Je le demande à tout littérateur de bonne foi ou, pour mieux dire, à tout homme honnête, est-ce que lorsqu’on s’empare ainsi d’une remarque, peu importante sans doute, mais qui a son prix et son piquant dans l’histoire littéraire, il est permis de le faire sans indiquer et mentionner celui qui vous a précédé et à qui on la doit ? Il est bien vrai que M. Cousin fait une allusion vague à son prédécesseur quand il parle de ce billet d’envoi de Mme de Sablé « dont on a donné, dit-il, quelques lignes. » Cet on, c’est moi-même ; et comme s’il en avait trop dit, il a l’air tout aussitôt de se repentir de cette vague et inintelligible allusion en faisant entendre qu’il va lui-même publier le billet fidèlement, comme si ma reproduction n’avait pas été absolument fidèle et comme, si elle laissait rien à désirer. Il a gagné à cette misérable petite supercherie d’être loué pour sa remarque ingénieuse par M. Daremberg, par M. Cocheris, dans les analyses qu’ils ont faites de l’ancien Journal des savants ; ces messieurs y ont été pris : et parmi les érudits scrupuleux, qui ne l’eût été en effet ?

On observera encore cette contradiction amusante. M. Cousin n’aime pas M. de La Rochefoucauld ; il se pique d’être lui-même d’une philosophie morale spiritualiste très supérieure ; il se réjouit, en cette occasion particulièrement, de surprendre le défenseur de la théorie de l’amour-propre en flagrant délit de vanité littéraire. Or, lui-même, que fait-il en cet instant ? Il pousse l’amour-propre littéraire jusqu’à l’extrême petitesse et au procédé sordide, en refusant à un devancier et à un confrère la modeste mention qui lui est due.

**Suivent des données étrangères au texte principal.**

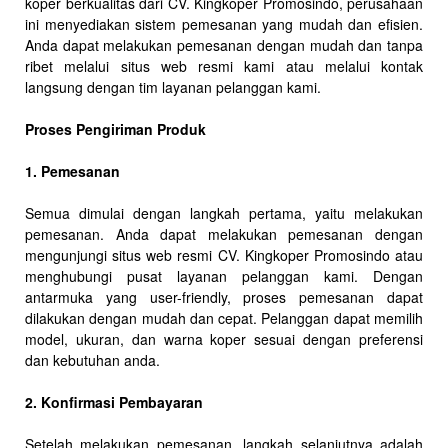
koper berkualitas dari CV. Kingkoper Promosindo, perusahaan
ini menyediakan sistem pemesanan yang mudah dan efisien.
Anda dapat melakukan pemesanan dengan mudah dan tanpa
ribet melalui situs web resmi kami atau melalui kontak
langsung dengan tim layanan pelanggan kami.
Proses Pengiriman Produk
1. Pemesanan
Semua dimulai dengan langkah pertama, yaitu melakukan
pemesanan. Anda dapat melakukan pemesanan dengan
mengunjungi situs web resmi CV. Kingkoper Promosindo atau
menghubungi pusat layanan pelanggan kami. Dengan
antarmuka yang user-friendly, proses pemesanan dapat
dilakukan dengan mudah dan cepat. Pelanggan dapat memilih
model, ukuran, dan warna koper sesuai dengan preferensi
dan kebutuhan anda.
2. Konfirmasi Pembayaran
Setelah melakukan pemesanan, langkah selanjutnya adalah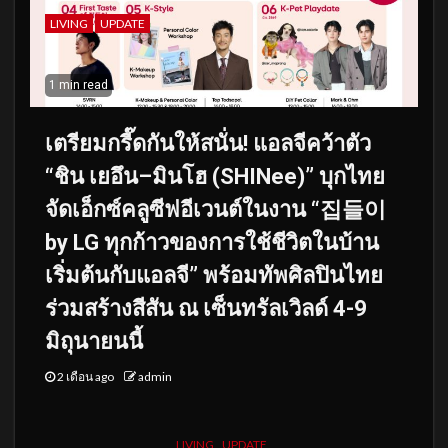
LIVING
UPDATE
1 min read
เตรียมกรี๊ดกันให้สนั่น! แอลจีคว้าตัว
“ชิน เยอึน–มินโฮ (SHINee)” บุกไทย
จัดเอ็กซ์คลูซีฟอีเวนต์ในงาน “집들이
by LG ทุกก้าวของการใช้ชีวิตในบ้าน
เริ่มต้นกับแอลจี” พร้อมทัพศิลปินไทย
ร่วมสร้างสีสัน ณ เซ็นทรัลเวิลด์ 4-9
มิถุนายนนี้
2 เดือน ago
admin
LIVING
UPDATE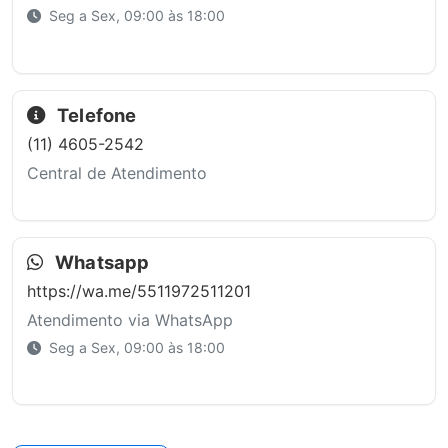
Seg a Sex, 09:00 às 18:00
Telefone
(11) 4605-2542
Central de Atendimento
Whatsapp
https://wa.me/5511972511201
Atendimento via WhatsApp
Seg a Sex, 09:00 às 18:00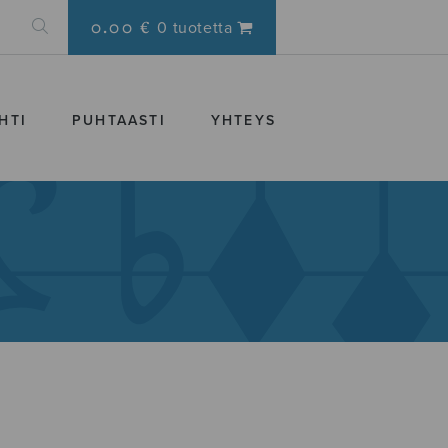
0.00 €
0 tuotetta
HTI
PUHTAASTI
YHTEYS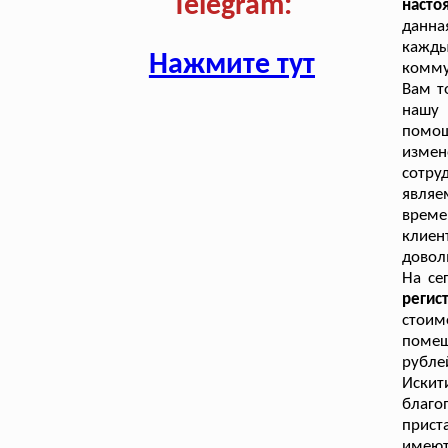
Telegram:
наст
данна
кажд
Нажмите тут
комму
Вам т
нашу
помощ
изме
сотру
являе
време
клиен
довол
На се
реги
стоим
помещ
рубл
Искит
благо
прист
имеют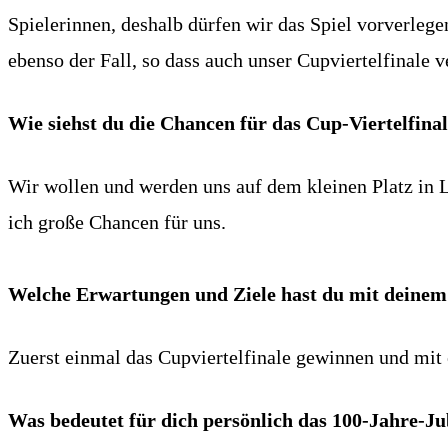
Spielerinnen, deshalb dürfen wir das Spiel vorverlege
ebenso der Fall, so dass auch unser Cupviertelfinale 
Wie siehst du die Chancen für das Cup-Viertelfina
Wir wollen und werden uns auf dem kleinen Platz in L
ich große Chancen für uns.
Welche Erwartungen und Ziele hast du mit deinem
Zuerst einmal das Cupviertelfinale gewinnen und mit e
Was bedeutet für dich persönlich das 100-Jahre-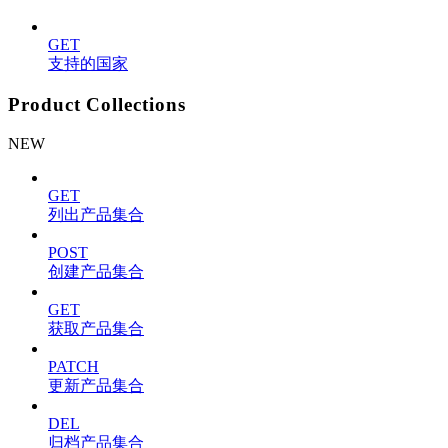
GET
支持的国家
Product Collections
NEW
GET
列出产品集合
POST
创建产品集合
GET
获取产品集合
PATCH
更新产品集合
DEL
归档产品集合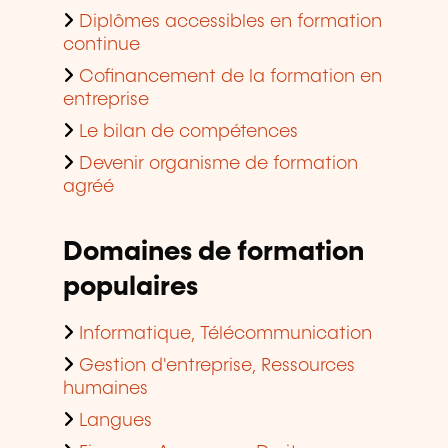
Diplômes accessibles en formation
continue
Cofinancement de la formation en
entreprise
Le bilan de compétences
Devenir organisme de formation
agréé
Domaines de formation
populaires
Informatique, Télécommunication
Gestion d'entreprise, Ressources
humaines
Langues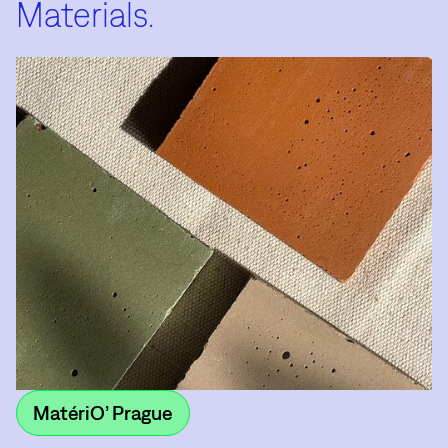
Materials.
MatériO’ Prague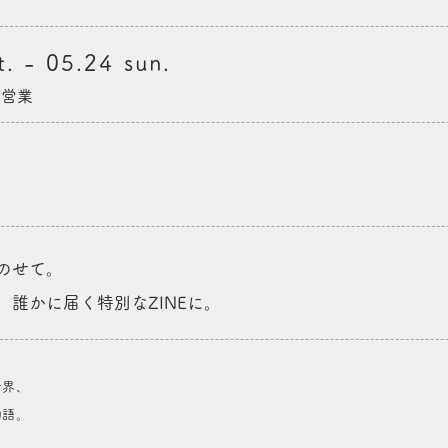
. - 05.24 sun.
日営業
のせて。
誰かに届く特別なZINEに。
世界、
物語。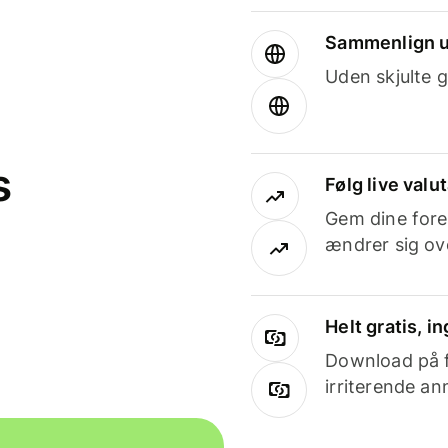
Sammenlign u
Uden skjulte g
s
Følg live valu
Gem dine fore
ændrer sig ove
Helt gratis, 
Download på få
irriterende an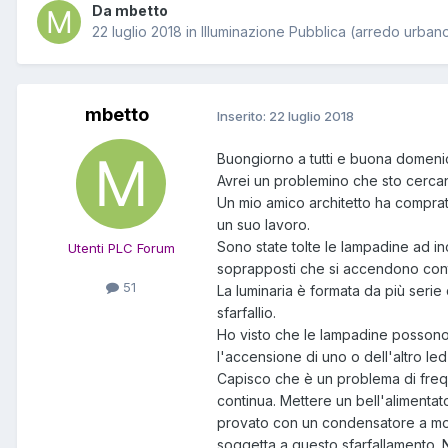
Da mbetto
22 luglio 2018
in
Illuminazione Pubblica (arredo urban
mbetto
Inserito:
22 luglio 2018
Buongiorno a tutti e buona domeni
Avrei un problemino che sto cerca
Un mio amico architetto ha comprato
un suo lavoro.
Sono state tolte le lampadine ad i
Utenti PLC Forum
soprapposti che si accendono co
51
La luminaria è formata da più seri
sfarfallio.
Ho visto che le lampadine possono f
l'accensione di uno o dell'altro led
Capisco che è un problema di frequ
continua. Mettere un bell'alimentat
provato con un condensatore a mon
soggetta a questo sfarfallamento. 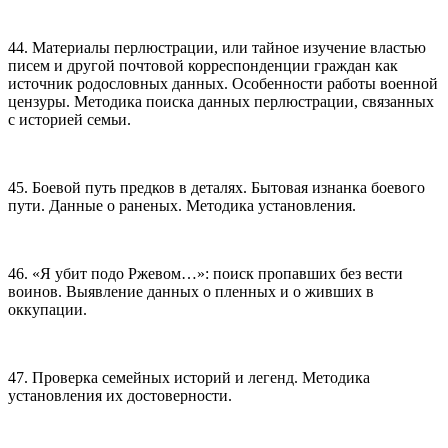
44. Материалы перлюстрации, или тайное изучение властью
писем и другой почтовой корреспонденции граждан как
источник родословных данных. Особенности работы военной
цензуры. Методика поиска данных перлюстрации, связанных
с историей семьи.
45. Боевой путь предков в деталях. Бытовая изнанка боевого
пути. Данные о раненых. Методика установления.
46. «Я убит подо Ржевом…»: поиск пропавших без вести
воинов. Выявление данных о пленных и о живших в
оккупации.
47. Проверка семейных историй и легенд. Методика
установления их достоверности.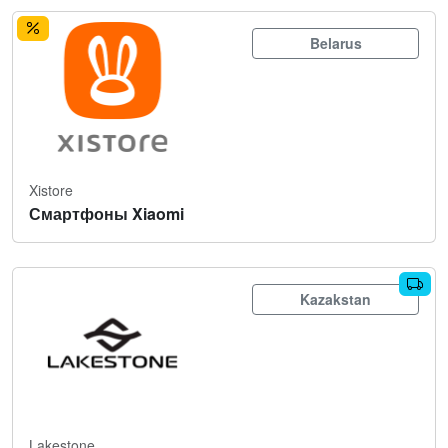
Belarus
Xistore
Смартфоны Xiaomi
Kazakstan
Lakestone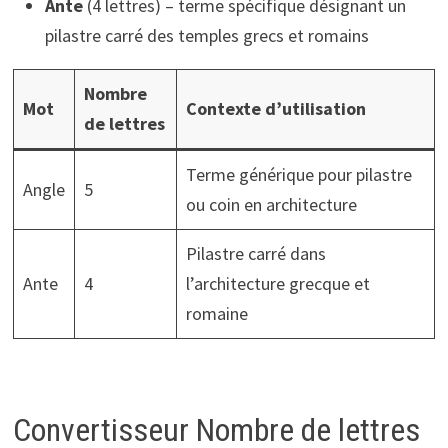
Ante
(4 lettres) – terme spécifique désignant un
pilastre carré des temples grecs et romains
Nombre
Mot
Contexte d’utilisation
de lettres
Terme générique pour pilastre
Angle
5
ou coin en architecture
Pilastre carré dans
Ante
4
l’architecture grecque et
romaine
Convertisseur Nombre de lettres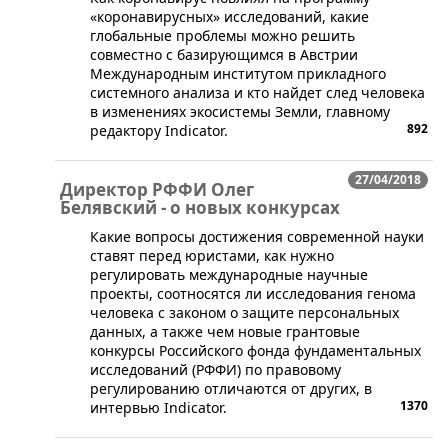
«коронавирусных» исследований, какие
глобальные проблемы можно решить
совместно с базирующимся в Австрии
Международным институтом прикладного
системного анализа и кто найдет след человека
в изменениях экосистемы Земли, главному
892
редактору Indicator.
27/04/2018
Директор РФФИ Олег
Белявский - о новых конкурсах
Какие вопросы достижения современной науки
ставят перед юристами, как нужно
регулировать международные научные
проекты, соотносятся ли исследования генома
человека с законом о защите персональных
данных, а также чем новые грантовые
конкурсы Российского фонда фундаментальных
исследований (РФФИ) по правовому
регулированию отличаются от других, в
1370
интервью Indicator.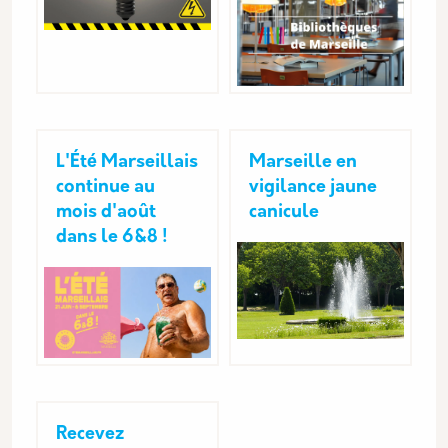
L'Été Marseillais
Marseille en
continue au
vigilance jaune
mois d'août
canicule
dans le 6&8 !
Recevez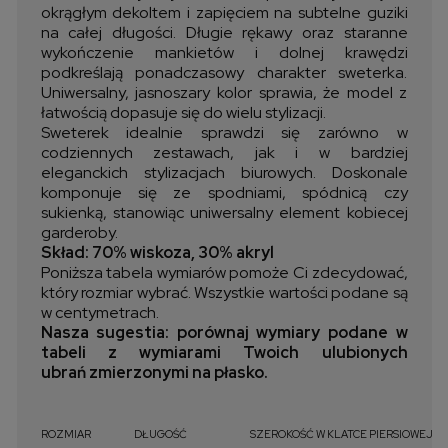
okrągłym dekoltem i zapięciem na subtelne guziki
na całej długości. Długie rękawy oraz staranne
wykończenie mankietów i dolnej krawędzi
podkreślają ponadczasowy charakter sweterka.
Uniwersalny, jasnoszary kolor sprawia, że model z
łatwością dopasuje się do wielu stylizacji.
Sweterek idealnie sprawdzi się zarówno w
codziennych zestawach, jak i w bardziej
eleganckich stylizacjach biurowych. Doskonale
komponuje się ze spodniami, spódnicą czy
sukienką, stanowiąc uniwersalny element kobiecej
garderoby.
Skład: 70% wiskoza, 30% akryl
Poniższa tabela wymiarów pomoże Ci zdecydować,
który rozmiar wybrać. Wszystkie wartości podane są
w centymetrach.
Nasza sugestia: porównaj wymiary podane w
tabeli z wymiarami Twoich ulubionych
ubrań zmierzonymi na płasko.
ROZMIAR
DŁUGOŚĆ
SZEROKOŚĆ W KLATCE PIERSIOWEJ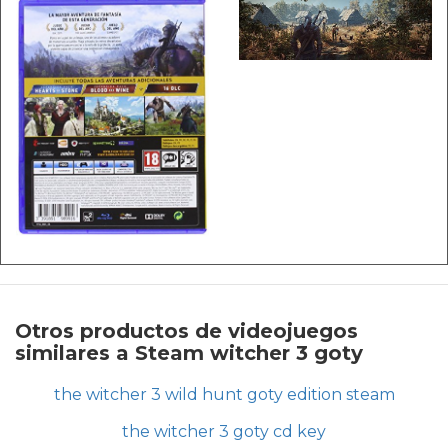
Otros productos de videojuegos
similares a Steam witcher 3 goty
the witcher 3 wild hunt goty edition steam
the witcher 3 goty cd key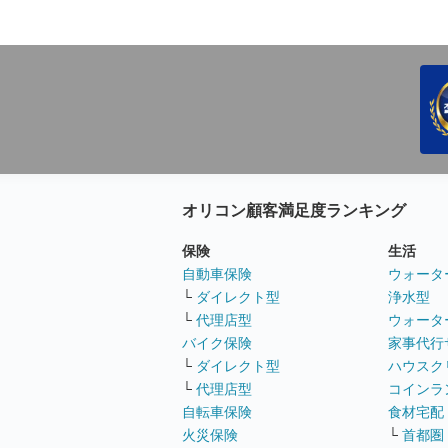
オリコン顧客満足度ランキング
保険
生活
自動車保険
ウォータ
└
ダイレクト型
浄水型
└
代理店型
ウォータ
バイク保険
家事代行
└
ダイレクト型
ハウスク
└
代理店型
コインラ
自転車保険
食材宅配
火災保険
└
首都圏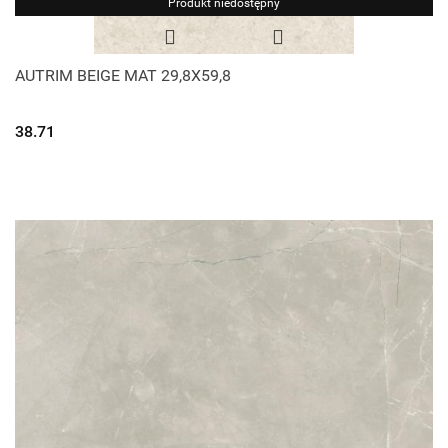
Produkt niedostępny
AUTRIM BEIGE MAT 29,8X59,8
38.71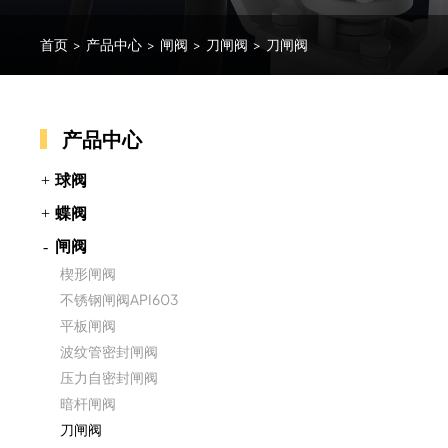
首页
>
产品中心
>
闸阀
>
刀闸阀
>
刀闸阀
产品中心
球阀
蝶阀
闸阀
楔形闸阀
不锈钢闸阀API603
平板闸阀
波纹管密封闸阀
压力自密封闸阀
暗杆闸阀
刀闸阀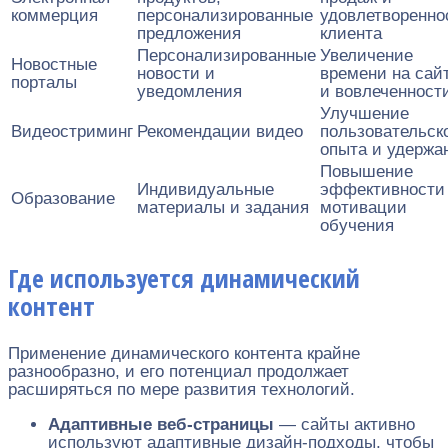
коммерция
персонализированные
удовлетворенно
предложения
клиента
Персонализированные
Увеличение
Новостные
новости и
времени на сай
порталы
уведомления
и вовлеченност
Улучшение
Видеостриминг
Рекомендации видео
пользовательск
опыта и удержа
Повышение
Индивидуальные
эффективности
Образование
материалы и задания
мотивации
обучения
Где используется динамический
контент
Применение динамического контента крайне
разнообразно, и его потенциал продолжает
расширяться по мере развития технологий.
Адаптивные веб-страницы
— сайты активно
используют адаптивные дизайн-подходы, чтобы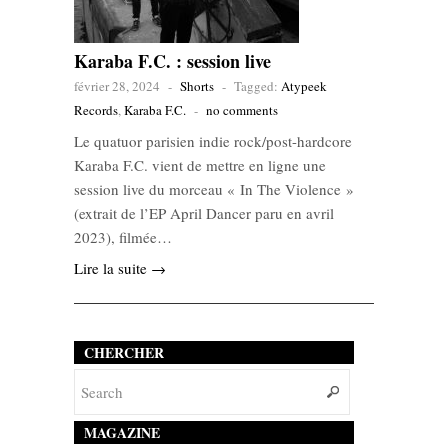
Karaba F.C. : session live
février 28, 2024
-
Shorts
-
Tagged:
Atypeek
Records
,
Karaba F.C.
-
no comments
Le quatuor parisien indie rock/post-hardcore
Karaba F.C. vient de mettre en ligne une
session live du morceau « In The Violence »
(extrait de l’EP April Dancer paru en avril
2023), filmée…
Lire la suite →
CHERCHER
MAGAZINE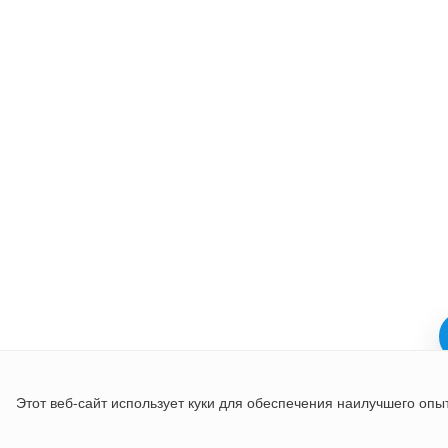
Этот веб-сайт использует куки для обеспечения наилучшего опы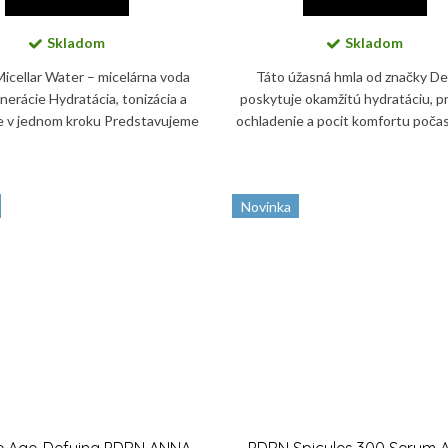
Skladom
Skladom
Micellar Water – micelárna voda
Táto úžasná hmla od značky D
nerácie Hydratácia, tonizácia a
poskytuje okamžitú hydratáciu, p
e v jednom kroku Predstavujeme
ochladenie a pocit komfortu poča
e³ Micellar Water – inovatívnu...
dňa. Podporuje kožnú bariéru a 
udržiavať pleť jemnú,...
Novinka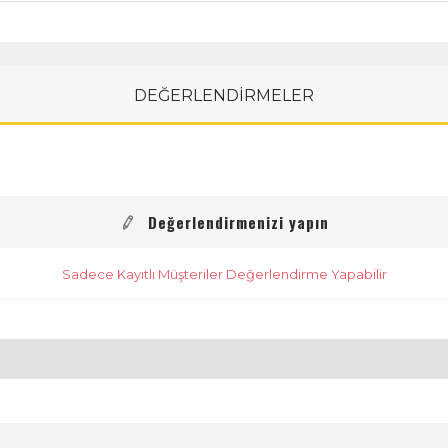
DEĞERLENDİRMELER
Değerlendirmenizi yapın
Sadece Kayıtlı Müşteriler Değerlendirme Yapabilir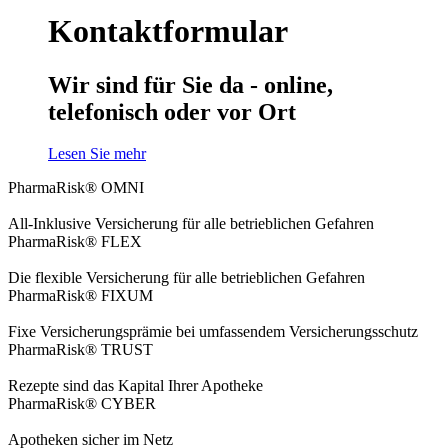
Kontaktformular
Wir sind für Sie da - online,
telefonisch oder vor Ort
Lesen Sie mehr
PharmaRisk® OMNI
All-Inklusive Versicherung für alle betrieblichen Gefahren
PharmaRisk® FLEX
Die flexible Versicherung für alle betrieblichen Gefahren
PharmaRisk® FIXUM
Fixe Versicherungsprämie bei umfassendem Versicherungsschutz
PharmaRisk® TRUST
Rezepte sind das Kapital Ihrer Apotheke
PharmaRisk® CYBER
Apotheken sicher im Netz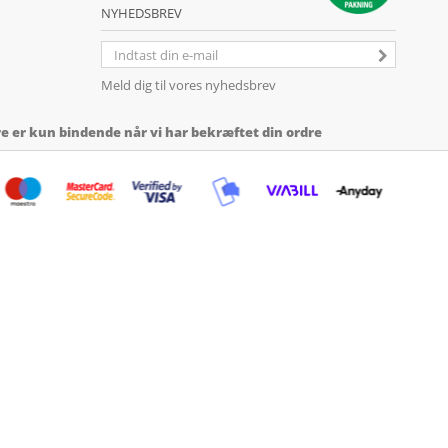
NYHEDSBREV
Meld dig til vores nyhedsbrev
 er kun bindende når vi har bekræftet din ordre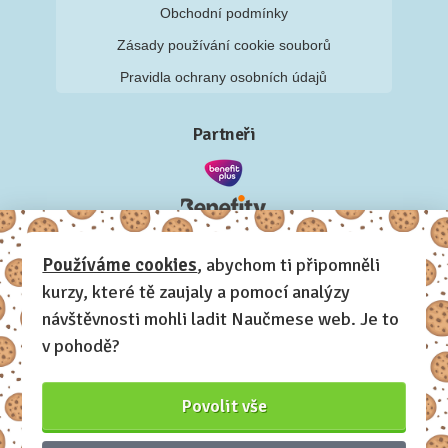
Obchodní podmínky
Zásady používání cookie souborů
Pravidla ochrany osobních údajů
Partneři
Používáme cookies
, abychom ti připomněli
kurzy, které tě zaujaly a pomocí analýzy
návštěvnosti mohli ladit Naučmese web. Je to
v pohodě?
Povolit vše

Lequel est le plus délicat de M. Cousin et de M. de La Rochefoucauld ? Ah ! philosophe spiritualiste, champion désintéressé de la morale du devoir, éloquent apôtre du Beau, du Bien et du Vrai, je te prends la main dans le sac ; quand ta passion favorite est enjeu, tu ne te gênes pas plus que cela ! Je n’en demandais pas davantage.

Ce procédé de M. Cousin est un des mille petits actes pareils qu’il s’est permis envers moi et envers d’autres, toutes les fois qu’il l’a jugé convenable. (Voir la brochure de M. Faugère intitulée : Génie et écrits de Pascal, traduit de l’Edinburg-Review, Paris, 1847.) Ces réserves morales qu’on fait sur le caractère de M. Cousin laissent subsister tous les éloges qui sont dus à son merveilleux esprit et à son grand talent ; mais on est affranchi désormais envers lui d’une admiration par trop respectueuse.